The thing I’m dying to know is which judge signed me off. Could it be the same hateful, monstrous, ruthless Judge H? That’d be hard to believe. I mean, it’d take a major personality change on his part to have an ounce of compassion for me, a Jew. I wasn’t only a Jew, I was a Jew with a black against her in a state where they’re as adored as they are loathed in a place like Texas. If I don’t receive anything in the mail, we’ll get a copy of the fax from Scot. In fact, I’ll leave a message on his answering machine because I’m really curious to see who was present when this went before the judge. I’d pretty much bet that everyone who was at the sentencing was there except for the public defender. If it was Judge H that set me free, I still resent him greatly. I mean, yes it’s great that he finally did the right thing, but he’s two years too late. He could’ve stopped it right there on October 30th of ‘00 and he had every right to do so, but he didn’t, so he hasn’t won any gratitude or admiration from me, that’s for sure. Nothing can change what’s been done to me. Things have been done to help along the way and now I’ve been given a break, but it can’t undo the past 2½ years. I will never forget. I will never forgive. Forgiving has been my downfall in the past. Something I’ll never again be suckered into doing so as not to be fucked with all over again, but they can’t fuck with me all over again. Not legally anyway. There’s no way they could appeal and reinstate the probation as far as I know. The judge is God from start to finish. What he says goes, like it or not, and once again, I know those assholes do not like it. Not one bit. Tough shit, though. Yeah, you lose, you mother-fucking, scum-sucking welfare bums, you lose! Your days of victimizing me are forever over!
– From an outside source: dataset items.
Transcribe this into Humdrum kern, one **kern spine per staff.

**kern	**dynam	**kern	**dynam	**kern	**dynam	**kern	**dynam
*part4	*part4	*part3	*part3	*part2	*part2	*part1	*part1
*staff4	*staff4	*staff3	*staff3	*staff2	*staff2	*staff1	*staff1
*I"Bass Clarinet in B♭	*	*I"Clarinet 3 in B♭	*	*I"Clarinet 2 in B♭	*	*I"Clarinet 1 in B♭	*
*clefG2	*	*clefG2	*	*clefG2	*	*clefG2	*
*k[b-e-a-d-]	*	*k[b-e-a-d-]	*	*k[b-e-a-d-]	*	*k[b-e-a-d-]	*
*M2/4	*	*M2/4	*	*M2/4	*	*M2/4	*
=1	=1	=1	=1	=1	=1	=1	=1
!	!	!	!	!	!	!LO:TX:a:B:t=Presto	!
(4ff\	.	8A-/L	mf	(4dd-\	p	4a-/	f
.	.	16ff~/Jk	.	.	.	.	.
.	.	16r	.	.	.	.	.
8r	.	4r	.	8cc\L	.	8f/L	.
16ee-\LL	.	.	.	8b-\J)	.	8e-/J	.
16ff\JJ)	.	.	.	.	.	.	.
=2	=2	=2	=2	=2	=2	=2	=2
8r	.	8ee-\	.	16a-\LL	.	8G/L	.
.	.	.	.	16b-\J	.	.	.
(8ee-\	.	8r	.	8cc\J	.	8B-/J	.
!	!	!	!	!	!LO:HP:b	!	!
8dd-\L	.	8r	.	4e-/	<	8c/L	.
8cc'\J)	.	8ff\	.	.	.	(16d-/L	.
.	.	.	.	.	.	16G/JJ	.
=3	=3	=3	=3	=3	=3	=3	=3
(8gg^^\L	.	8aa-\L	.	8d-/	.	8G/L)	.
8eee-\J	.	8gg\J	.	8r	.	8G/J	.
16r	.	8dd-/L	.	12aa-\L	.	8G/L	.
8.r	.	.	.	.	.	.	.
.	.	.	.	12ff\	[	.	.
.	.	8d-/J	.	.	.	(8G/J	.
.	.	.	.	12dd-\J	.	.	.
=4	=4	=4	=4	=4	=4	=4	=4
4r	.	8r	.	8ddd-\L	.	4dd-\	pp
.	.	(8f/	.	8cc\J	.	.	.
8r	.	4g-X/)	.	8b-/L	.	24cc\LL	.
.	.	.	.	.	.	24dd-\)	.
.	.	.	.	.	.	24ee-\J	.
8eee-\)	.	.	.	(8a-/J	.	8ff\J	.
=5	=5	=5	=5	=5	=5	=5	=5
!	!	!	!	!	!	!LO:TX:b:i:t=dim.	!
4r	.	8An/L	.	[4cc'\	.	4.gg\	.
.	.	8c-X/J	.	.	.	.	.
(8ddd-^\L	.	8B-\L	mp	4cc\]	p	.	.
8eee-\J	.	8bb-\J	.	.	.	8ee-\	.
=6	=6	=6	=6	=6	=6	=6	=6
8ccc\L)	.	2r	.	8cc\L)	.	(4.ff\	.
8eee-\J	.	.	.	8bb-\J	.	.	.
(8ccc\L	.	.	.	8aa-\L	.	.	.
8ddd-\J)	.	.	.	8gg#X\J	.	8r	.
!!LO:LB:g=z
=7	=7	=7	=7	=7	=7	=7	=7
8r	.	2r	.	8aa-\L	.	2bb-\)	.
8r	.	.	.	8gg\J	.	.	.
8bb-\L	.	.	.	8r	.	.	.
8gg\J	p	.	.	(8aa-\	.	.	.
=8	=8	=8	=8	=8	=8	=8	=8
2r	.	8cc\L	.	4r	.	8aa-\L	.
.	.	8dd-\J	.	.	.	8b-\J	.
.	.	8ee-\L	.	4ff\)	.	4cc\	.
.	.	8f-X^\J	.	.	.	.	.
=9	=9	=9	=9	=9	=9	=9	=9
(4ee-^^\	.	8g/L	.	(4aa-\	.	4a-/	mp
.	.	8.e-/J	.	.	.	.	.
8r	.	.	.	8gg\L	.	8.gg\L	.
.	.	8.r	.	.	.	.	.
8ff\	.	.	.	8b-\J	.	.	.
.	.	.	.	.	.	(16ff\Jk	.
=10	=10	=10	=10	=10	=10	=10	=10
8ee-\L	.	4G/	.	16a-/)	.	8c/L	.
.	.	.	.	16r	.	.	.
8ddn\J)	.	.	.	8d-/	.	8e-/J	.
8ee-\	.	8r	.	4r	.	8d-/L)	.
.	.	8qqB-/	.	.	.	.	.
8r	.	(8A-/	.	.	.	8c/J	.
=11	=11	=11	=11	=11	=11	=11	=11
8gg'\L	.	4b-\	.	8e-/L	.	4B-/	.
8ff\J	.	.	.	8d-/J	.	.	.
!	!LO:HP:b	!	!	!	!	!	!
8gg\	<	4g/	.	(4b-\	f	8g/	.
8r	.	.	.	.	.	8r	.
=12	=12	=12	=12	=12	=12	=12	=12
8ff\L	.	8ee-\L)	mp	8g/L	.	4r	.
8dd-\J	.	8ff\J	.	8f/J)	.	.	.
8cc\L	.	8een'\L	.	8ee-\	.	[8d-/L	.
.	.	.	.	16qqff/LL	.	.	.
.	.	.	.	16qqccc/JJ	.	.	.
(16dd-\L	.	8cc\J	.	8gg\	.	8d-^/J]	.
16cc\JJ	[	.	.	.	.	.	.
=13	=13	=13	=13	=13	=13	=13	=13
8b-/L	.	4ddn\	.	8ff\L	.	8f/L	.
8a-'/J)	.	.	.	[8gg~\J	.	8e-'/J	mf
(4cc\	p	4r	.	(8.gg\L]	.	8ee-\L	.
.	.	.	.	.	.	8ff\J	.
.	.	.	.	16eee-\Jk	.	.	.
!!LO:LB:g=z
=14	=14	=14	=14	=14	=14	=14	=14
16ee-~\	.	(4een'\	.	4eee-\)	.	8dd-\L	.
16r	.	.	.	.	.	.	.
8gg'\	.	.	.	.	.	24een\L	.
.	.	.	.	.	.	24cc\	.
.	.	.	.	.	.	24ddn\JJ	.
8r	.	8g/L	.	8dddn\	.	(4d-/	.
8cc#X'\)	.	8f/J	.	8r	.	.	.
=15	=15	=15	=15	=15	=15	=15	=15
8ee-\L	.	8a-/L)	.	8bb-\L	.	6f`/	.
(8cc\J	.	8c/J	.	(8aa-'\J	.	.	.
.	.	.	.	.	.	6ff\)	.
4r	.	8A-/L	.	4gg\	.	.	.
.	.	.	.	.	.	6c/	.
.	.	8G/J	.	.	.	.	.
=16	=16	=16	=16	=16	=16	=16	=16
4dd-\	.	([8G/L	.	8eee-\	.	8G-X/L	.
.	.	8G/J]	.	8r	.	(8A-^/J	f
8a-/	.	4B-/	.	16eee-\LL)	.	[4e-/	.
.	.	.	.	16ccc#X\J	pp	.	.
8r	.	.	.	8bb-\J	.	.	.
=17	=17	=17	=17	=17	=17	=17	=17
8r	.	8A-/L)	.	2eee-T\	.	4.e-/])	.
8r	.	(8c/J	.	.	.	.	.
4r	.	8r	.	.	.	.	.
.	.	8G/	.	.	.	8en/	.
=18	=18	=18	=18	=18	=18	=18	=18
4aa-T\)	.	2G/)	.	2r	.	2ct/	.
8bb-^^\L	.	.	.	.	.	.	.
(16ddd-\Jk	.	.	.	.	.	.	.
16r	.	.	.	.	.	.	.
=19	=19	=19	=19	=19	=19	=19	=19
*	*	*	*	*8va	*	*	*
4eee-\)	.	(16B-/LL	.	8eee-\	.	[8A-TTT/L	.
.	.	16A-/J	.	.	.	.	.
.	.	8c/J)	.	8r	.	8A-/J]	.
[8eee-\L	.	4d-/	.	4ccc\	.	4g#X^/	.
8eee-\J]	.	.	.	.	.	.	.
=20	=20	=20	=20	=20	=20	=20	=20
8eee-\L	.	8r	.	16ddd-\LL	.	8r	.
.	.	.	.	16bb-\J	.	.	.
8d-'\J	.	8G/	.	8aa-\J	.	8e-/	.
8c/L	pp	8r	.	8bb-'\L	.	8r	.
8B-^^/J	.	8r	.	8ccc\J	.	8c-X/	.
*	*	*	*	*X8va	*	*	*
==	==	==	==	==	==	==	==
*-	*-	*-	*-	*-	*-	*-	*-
Speaking of God, do I have any gratitude for him now? Nope. Once again, he never should’ve let this happen in the first place. He could’ve protected me and spared me the hell I’ve been through, but he didn’t.
Tom thinks that Scot might’ve known something was going to happen and that that’s why he cut my reports. Well, he didn’t act like he knew anything was up, though I was shocked as hell that he cut my reports. I wonder, though, would this have happened anyway? Or was it because of Scot’s recommendation?
It wouldn’t surprise me if I made the papers again with the media crying out about how the poor, poor welfare bums got such a raw deal in life, screwed over once again by the “white man.” Wouldn’t that be funny? Yeah, Channel 3, wanna come ask me if I’m a racist now? Hey, I don’t discriminate, I hate everyone equally!
After Tom went back to bed, I paced throughout the house grinning like a mad idiot. I laughed and cried tears of joy and relief for hours.
The welfare bums’ money that wasn’t supposed to go to us till November will go to us in May and instead of $40 a month for each of us, we’ll have $60, plus grocery savings. Now’s when they might try to sucker a few extra bucks out of us, but we’ve got receipts to protect ourselves from this greedy, fraudulent state.
I hope I don’t get a letter saying I can do jury duty now that I’m not a little “felon” anymore, but that’s the least of my worries. I’ll still get out of it if I do. I just want to go one full year without hearing from these welfare bums and from Teddy Bear (I never thought I’d say that!), but I’ll settle for not hearing from them for just the rest of the year. I think that may be enough to reassure and console me.
We’re down to watering the plants every other day now to let their roots get established. Tom says that about 4 of the elms are finally starting to sprout leaves. I just hope the sister olies don’t take forever to grow so we can back up anything that dies with those. Once there’s a house to the north of us, it shouldn’t cost any more privacy than next door does, but we’ll lose a hell of a lot of it once there’s a house in front, so we’ll know just what to plant then. I doubt the Sharons will get high enough to give us whatever privacy they do steal.